Allen’s research also highlights that power-to-gas, “allows the peaks in renewable electricity generation to be used for the storage of significant amounts of energy via the provision of carbon-neutral fuels that can be used directly by industry, by consumers for heating and cooking”, or even used for the production of electricity during the troughs in renewable generation.

Projects exploring the potential of power-to-gas

According to experts from the Technical University of Applied Sciences in Regensburg, Germany, about 143 power-to-gas hydrogen and methane projects have been developed since 1988 in 22 countries. From them, only 56 hydrogen and 38 methane projects were active in 2019, nearly 45% of which have fed or have planned to feed gas into the local grids or reconvert energy into power or heat.

The application of the method was recently recognised by the EU ‘Store&Go’ project, sponsored under the EU Horizon 2020 programme, a collaboration between 27 partner organisations across Europe. As part of the project, scientists are testing the integration of power-to-methane into the operation of European energy grids. It has three demonstration sites at Falkenhagen in Germany, Solothurn in Switzerland, and Troia in Italy.

French operators Teréga and GRTgaz recently developed power-to-gas demonstration project ‘Jupiter 1000’ in Fos-sur-Mer, in southern France.

The project is set to be first industrial demonstrator of the technology with a power rating of 1 MWe for electrolysis and a methanation process with carbon capture. As part of the project, green hydrogen will be produced using two electrolysers involving different technologies, entirely from renewable energy.

The company has set a goal for the power-to-gas system to produce more than 15 TWh of gas each year by 2050.

Other companies awaiting approval of their planned power-to-gas projects include Pegasus in Italy, Amprion and Open Grid Europe in Germany, and Swedegas in Sweden.
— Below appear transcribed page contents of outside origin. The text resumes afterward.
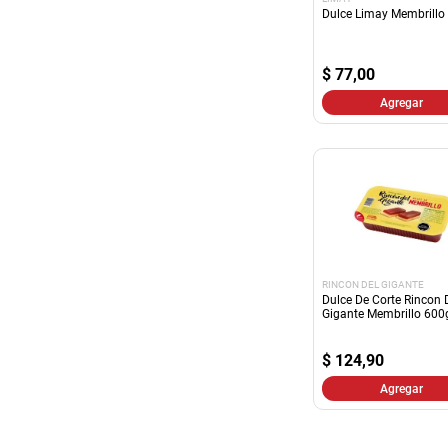
Dulce Limay Membrillo
$
77,00
Agregar
RINCON DEL GIGANTE
Dulce De Corte Rincon 
Gigante Membrillo 600
$
124,90
Agregar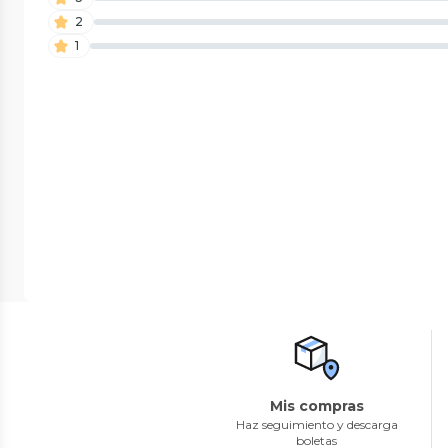
2
1
Mis compras
Haz seguimiento y descarga
boletas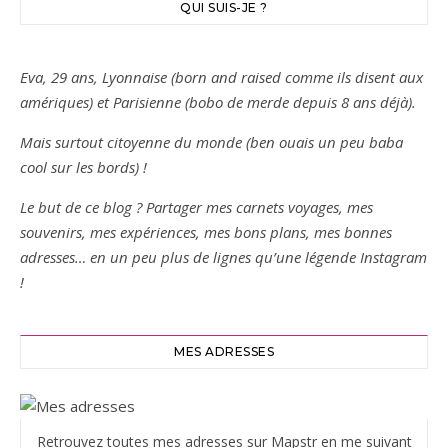
QUI SUIS-JE ?
Eva, 29 ans, Lyonnaise (born and raised comme ils disent aux
amériques) et Parisienne (bobo de merde depuis 8 ans déjà).
Mais surtout citoyenne du monde (ben ouais un peu baba
cool sur les bords) !
Le but de ce blog ? Partager mes carnets voyages, mes
souvenirs, mes expériences, mes bons plans, mes bonnes
adresses… en un peu plus de lignes qu’une légende Instagram
!
MES ADRESSES
Retrouvez toutes mes adresses sur Mapstr en me suivant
Outlook on the future of back-up power

While the growth in renewables has led to the closure of many coal- and gas-fired power plants, experts believe that a mixture of more traditional methods and renewables will work most efficiently in the near future to provide back-up capacity.

Power systems director at WSP, an engineering professional consultancy, Anna Ferguson says: “We need a variety of different back-up sources to meet different needs and timescales. For example, pumped storage traditionally provides large reserve capacities, but batteries are well suited for providing services such a frequency response.”

Similarly, Reid also says that at this stage we don’t see a trade-off of gas over battery or vice-versa.

Instead, he considers another innovative vision where homes, small businesses and large energy assets are connected virtually and in an aggregated way: “They’ll make the stored electricity generated onsite using renewables available to the grid. Equally, some would be incentivised to reduce their demand during peak periods.

“Our Cornwall Local Energy Market project – where 250 homes and businesses are providing flexibility services to both the local and national grid network – is a test bed for this type of market,” he adds.

Ferguson, in turn, believes that in the future, “storage is likely to increasingly be part of the solution, but non-battery storage technologies such as compressed air, which are more suitable for bulk storage, may become cost effective.”

In a larger scale she projects that, “we will have more interconnectors, including potentially connecting Spain and Northern Africa to Northern Europe, to provide balancing with cheap sources of solar.”

When combining the trustworthiness of gas-fuelled methods, the potential of batteries and the new renewable methods for the generation of back-up power, one thing is certain – the sector has a good availability of options which have to be optimised as to reach a greater scale of energy stability.